Well, as I said before, aiming to look and sound great is an unbeatable combination. When I say looking great however I mean looking great for the part! Remember what I said about telling the story? Good looks get you the role of the good looking guy,a portly person will be cast for a portly character. We are moving into a world where the audience enjoys the greater sense of reality experienced from certain casting choices but having said that I think they still want to be able to clearly distinguish between television and theatre. So, this encourages skilled acting choices and a balanced approach all round.
|Rodney Earl Clarke|
SOME SINGERS LIKE FERRUCCIO FURLANETTO ARE REFUSING TO WORK WITH DIRECTORS WHO HAVE GOTTEN PARTICULARY OUTRAGEOUS IN THEIR CONCEPTUALIZATIONS. ARE THERE PRODUCTIONS OR DIRECTOR REQUESTS THAT WOULD TURN YOU OFF?
Firstly, I’m not in that enviable position to decline work but moreover can’t wait to collaborate with other artists on telling another story. There it is, that word again ‘story’. As long as it is being told I don’t really have a problem, in fact I relish the bizarre, the controversial and the physically challenging production. I enjoy putting my body in odd positions whilst singing and to that extent have had a pretty good time with directors. I just have to remind myself to stay inwardly strong and keep my integrity.
HOW DO WE MAKE OPERA MORE RELEVANT TO TODAY’S AUDIENCES WHILE STILL RESPECTING THE ART?
We don’t dumb down. Give them the real thing and nothing less. However, giving them the real thing doesn’t mean presenting the old, fuddy-duddy age old production all the time. You can still don a curly Mozartian wig in a vibrant and sexy way but just do one thing and they’ll be happy – tell the story. We should have courage to present the stories truthfully allowing them to resonate in audiences as they enjoy the fantasy of going back in time or the head on, eye watering truth in operas depicting current affairs.
DID YOU INITIALLY SING AS ANOTHER VOICE TYPE BEFORE BECOMING A BARITONE? HOW DID YOU DISCOVER THAT YOU’RE REALLY A BARITONE?
I was a treble until the age of fifteen and then it all dropped and settled in the same summer holiday period. Since then, nothing has changed. I have made one outing as a counter-tenor but don’t get too excited, that was once and not to be repeated. My head of Music at my secondary school realised I had a voice worth training and he put me in touch with the Head of Vocal Studies at the Royal Academy of Music, London one Professor Mark Wildman.

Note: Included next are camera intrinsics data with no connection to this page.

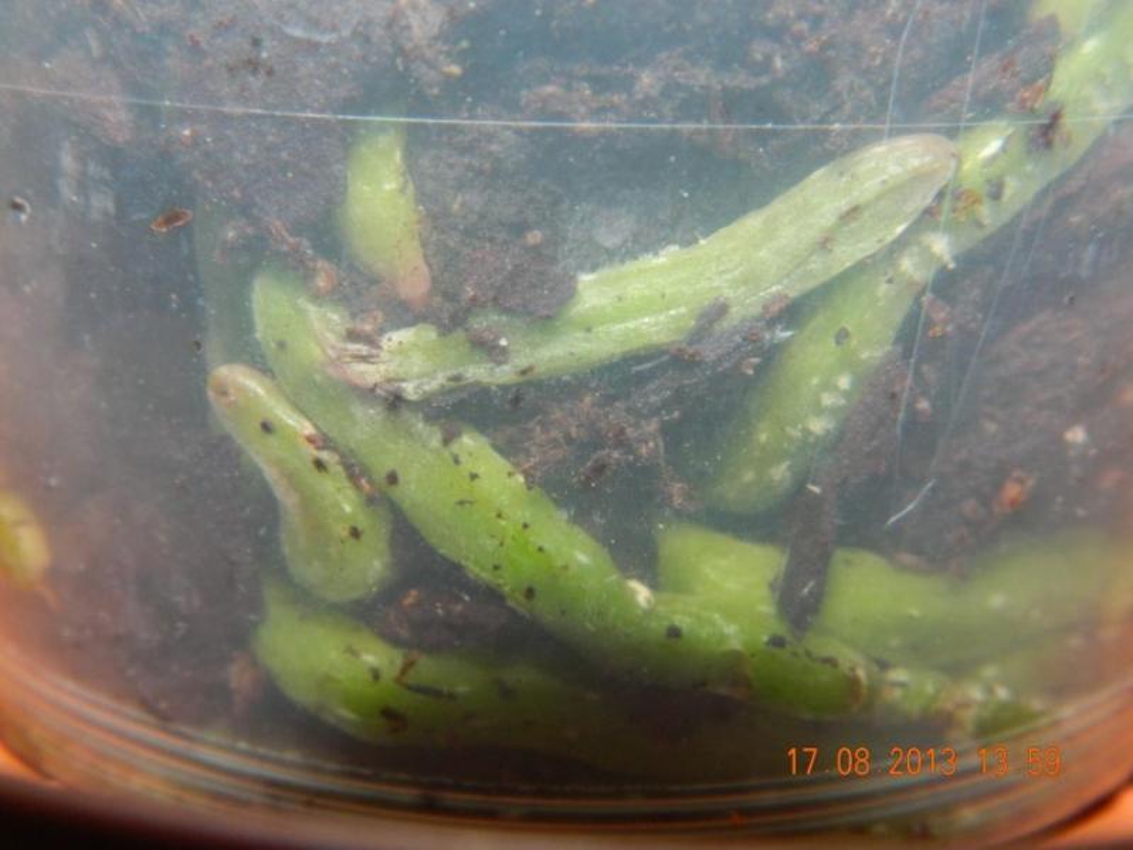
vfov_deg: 25.7
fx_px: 1865
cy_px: 425
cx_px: 566
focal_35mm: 57
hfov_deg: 33.8
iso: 200
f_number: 10.7
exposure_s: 1/50
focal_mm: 10.2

I took my father along with me to have a consultation session and after singing one baritone aria, Professor Wildman closed the piano lid and said “There would be something terribly wrong with this world if this boy doesn’t have a career”. And so that was it for me in terms of singing.

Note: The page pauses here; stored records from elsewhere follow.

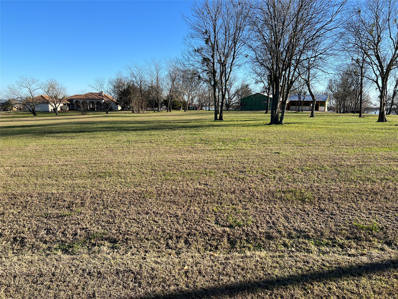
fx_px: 299
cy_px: 150
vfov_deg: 53.1
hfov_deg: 67.3
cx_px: 199
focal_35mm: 26
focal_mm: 5.7
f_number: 1.5
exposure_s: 1/2008
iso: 50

Rodney Earl Clarke sings Gabey's Song from Lonely Town:
WHAT DO YOU LISTEN TO WHEN YOU’RE NOT LISTENING TO OPERA?
After the pleasurable silence, I love to listen to people talking. I’m a great one for sipping a cappuccino in a café and just people watching. I take many mental notes of style, behaviour and emotions displayed and store them up for later use. When I work out however, Stevie Wonder gets a good hearing!

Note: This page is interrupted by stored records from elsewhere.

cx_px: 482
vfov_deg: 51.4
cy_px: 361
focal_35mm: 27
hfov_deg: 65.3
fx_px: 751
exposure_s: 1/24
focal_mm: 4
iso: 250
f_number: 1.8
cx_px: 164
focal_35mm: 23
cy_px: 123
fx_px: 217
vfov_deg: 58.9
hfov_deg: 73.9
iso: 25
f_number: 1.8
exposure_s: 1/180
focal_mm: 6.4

ANYTHING ELSE THAT YOU THINK OUR READERS SHOULD KNOW ABOUT YOU?
Well, I mentioned earlier my elephant memory. I actually have a photographic memory which helps me learn music as well as shock people when I remember what they wore weeks ago. I recently performed a Philip Glass opera called Sound of A Voice and the edition I had was printed on separate pages with music on one side and blank on the other. I was having trouble memorising the music until I rearranged the pages so that they were like a normal book and I could differentiate the contours of each page easily and thus commit them to memory.